- 233 - |
||
|
||
FELICITATIES VOOR DIEFSTAL Dinsdag, 12 december 1972. De dag voordien had henry voor de zoveelste keer een 'stapje in de wereld' gezet, maar deze keer voor een experimentje. In het café IJzeren Gordijn op de Predikherenrei 53, niet beseffende dat die Brugse straat later in zijn leven van grote betekenis zou worden, had hij een afspraak gehad met Simone, een vrouw van naar schatting zestig jaar. Die had onlangs, sinds 23 oktober, interesse voor hem gekregen en hij ging akkoord. Kwestie van eens te weten te komen of het waar was, dat volgens de gangbare opinie de ouderdom het seksleven verminderde en zelfs vernietigde. Tot zijn figuurlijke en letterlijke voldoening bleek dit niet waar te zijn en blij gemutst - of moeten we zeggen: blij gekepied? - stapte hij die dinsdag zijn stafbureau binnen. Nadat hij zijn mannen een goede dag had gewenst, begon hij zoals gewoonlijk met eerst de dringendste documenten, die in zijn bakje 'in' lagen, af te handelen. Na enkele minuten werd hij gewaar dat er iets niet klopte. Hij keek op. In de stilte van zijn bureau zat Oswald hem met een ongelovige blik aan te kijken. -- Is er iets, Oswald? -- Weet u het dan nog niet, luitenant? -- Wat zou ik moeten weten? -- In het weekend is er ingebroken in het wapenmagazijn. Veertien wapens zijn verdwenen. Daar zijn nu volop twee veiligheidsdiensten uit Brussel bezig met een onderzoek. -- Ah ja? Laat ze maar verder hun werk doen, antwoordde henry kalm en bleef gewoon verder zijn documenten behandelen. Als N2 van de marinebasis besefte hij dat er gedonder op komst was. Plots stapte een officier van de landmacht binnen. -- Zijt gij de veiligheidsofficier? vroeg de man, die duidelijk door Brussel was gestuurd. -- Zeker, commandant, antwoordde henry, wat kan ik voor u doen? Zonder enige uitleg nam de kaki een stoel, zette die schuins over henry's bureau en begon hem knarsetandend te beloeren. In afwachting van een uitval bleef henry de man eerst bekijken. Zijn bruut aangezicht leek eerder op een varkenskop, waarop moeilijk een leeftijd te plakken viel, maar henry schatte hem vijftig jaar. Ze bleven mekaar zo'n twee minuten in de ogen kijken zonder ook maar één woord te zeggen. Daarna deed henry of de commandant voor hem lucht werd en wierp zich terug vol ijver op zijn bakje 'in'. Hij vermoedde dat Brussel een zwart schaap zocht en dat niet vond. Hij had zelfs fors ingegrepen in de vroegere veiligheidsmaatregelen. Hij wist dat hem niets te verwijten viel.

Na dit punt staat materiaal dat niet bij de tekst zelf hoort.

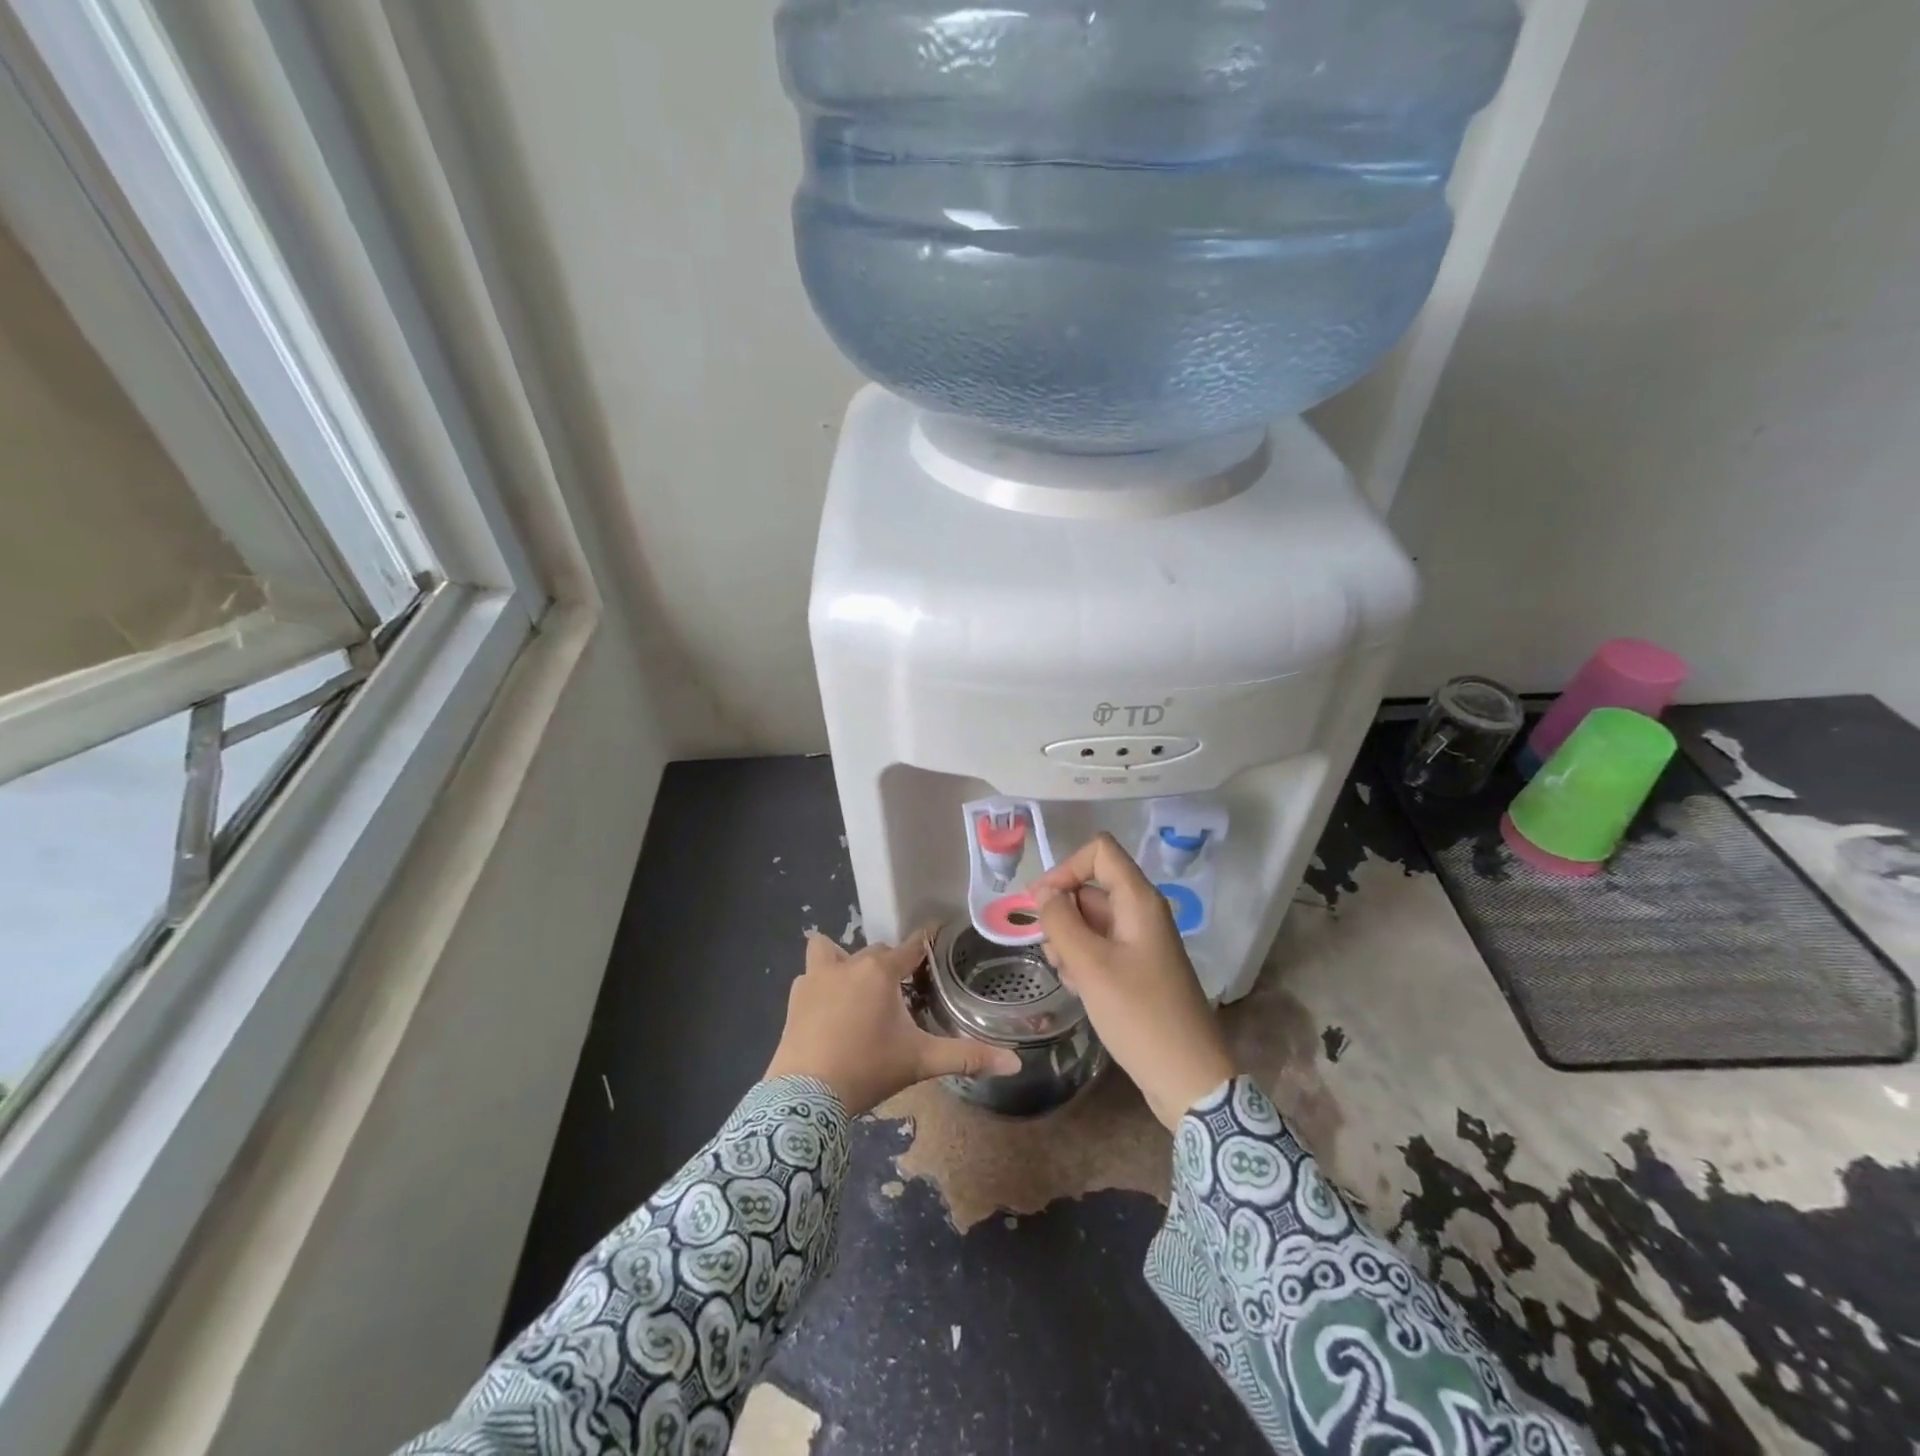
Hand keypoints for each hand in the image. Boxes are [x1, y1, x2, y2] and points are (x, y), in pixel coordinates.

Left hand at [766, 931, 1022, 1115]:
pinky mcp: (795, 997)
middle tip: (901, 990)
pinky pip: (810, 975)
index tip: (934, 937)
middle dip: (889, 964)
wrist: (805, 1096)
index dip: (924, 943)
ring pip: (831, 950)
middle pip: (875, 951)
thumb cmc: (867, 1069)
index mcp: (881, 972)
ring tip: (856, 987)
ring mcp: (816, 978)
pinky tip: (827, 1007)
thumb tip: (1015, 1063)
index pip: (910, 947)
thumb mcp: (920, 1062)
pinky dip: (820, 983)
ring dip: (844, 960)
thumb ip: (967, 1058)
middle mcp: (849, 964)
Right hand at [1031, 834, 1236, 1130]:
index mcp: (1139, 901)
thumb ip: (1060, 921)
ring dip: (1069, 942)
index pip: (1099, 851)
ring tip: (1069, 977)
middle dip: (1062, 914)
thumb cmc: (1139, 1015)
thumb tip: (1043, 891)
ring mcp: (1141, 942)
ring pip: (1091, 920)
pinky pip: (1101, 948)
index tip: (1040, 904)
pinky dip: (1083, 961)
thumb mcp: (1090, 966)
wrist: (1188, 1078)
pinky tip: (1079, 990)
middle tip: (1053, 953)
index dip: (1065, 868)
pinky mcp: (1138, 969)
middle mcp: (1142, 913)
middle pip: (1090, 888)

Toen die commandant was vertrokken, vernam henry hoe de inbrekers op een quasi onmogelijke manier de misdaad begingen. Na een paar weken feliciteerde het Gerechtelijk Detachement henry zelfs, omdat hij roeide met de riemen die hij had en meteen kreeg hij van Brussel een cadeau: de door hem destijds gevraagde camera's, die zo'n diefstal in de toekomst onmogelijk gingen maken. ZS2 was fier toen op 12 januari 1973 de marinebasis van Sint-Kruis als de veiligste werd beschouwd. De inlichtingen, die henry nadien vanuit zijn veiligheidsdienst kon overmaken, brachten zelfs het GD op het spoor van de daders.